• AIM OF THE TASK:
Each record must appear in your answer exactly as it does below.
>>>>
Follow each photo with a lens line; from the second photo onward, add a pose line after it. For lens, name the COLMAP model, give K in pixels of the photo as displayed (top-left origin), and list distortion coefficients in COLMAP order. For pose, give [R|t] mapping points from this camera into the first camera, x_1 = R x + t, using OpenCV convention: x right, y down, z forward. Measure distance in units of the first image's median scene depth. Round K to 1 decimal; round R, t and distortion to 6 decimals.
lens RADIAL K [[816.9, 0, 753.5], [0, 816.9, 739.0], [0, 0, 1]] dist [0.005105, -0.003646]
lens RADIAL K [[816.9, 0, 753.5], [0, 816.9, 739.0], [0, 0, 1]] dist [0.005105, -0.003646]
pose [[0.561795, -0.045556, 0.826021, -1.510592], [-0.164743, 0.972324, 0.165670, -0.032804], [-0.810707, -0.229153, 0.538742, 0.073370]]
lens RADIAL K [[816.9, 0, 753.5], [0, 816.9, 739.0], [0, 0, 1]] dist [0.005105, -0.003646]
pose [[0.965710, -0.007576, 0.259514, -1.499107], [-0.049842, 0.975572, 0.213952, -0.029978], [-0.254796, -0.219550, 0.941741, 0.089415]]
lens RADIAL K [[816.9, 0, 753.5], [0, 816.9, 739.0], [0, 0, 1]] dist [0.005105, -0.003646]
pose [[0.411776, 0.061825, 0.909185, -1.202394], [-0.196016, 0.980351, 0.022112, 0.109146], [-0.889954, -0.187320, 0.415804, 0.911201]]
<<<<
• OUTPUT OF THE EXERCISE:
Follow each photo with a lens line; from the second photo onward, add a pose line after it. For lens, name the COLMAP model, give K in pixels of the photo as displayed (top-left origin), and list distortion coefficients in COLMAP order. For pose, give [R|t] mapping points from this camera into the first camera, x_1 = R x + t, using OpenCV convention: x right, y down, z forward. Measure distance in units of the first image's median scene depth. Round K to 1 decimal; round R, t and distortion to 6 decimals.
lens RADIAL K [[816.9, 0, 753.5], [0, 816.9, 739.0], [0, 0, 1]] dist [0.005105, -0.003646]
lens RADIAL K [[816.9, 0, 753.5], [0, 816.9, 739.0], [0, 0, 1]] dist [0.005105, -0.003646]
pose [[0.561795, -0.045556, 0.826021, -1.510592], [-0.164743, 0.972324, 0.165670, -0.032804], [-0.810707, -0.229153, 0.538742, 0.073370]]
lens RADIAL K [[816.9, 0, 753.5], [0, 816.9, 739.0], [0, 0, 1]] dist [0.005105, -0.003646]
pose [[0.965710, -0.007576, 0.259514, -1.499107], [-0.049842, 0.975572, 0.213952, -0.029978], [-0.254796, -0.219550, 0.941741, 0.089415]]
lens RADIAL K [[816.9, 0, 753.5], [0, 816.9, 739.0], [0, 0, 1]] dist [0.005105, -0.003646]
pose [[0.411776, 0.061825, 0.909185, -1.202394], [-0.196016, 0.980351, 0.022112, 0.109146], [-0.889954, -0.187320, 0.415804, 0.911201]]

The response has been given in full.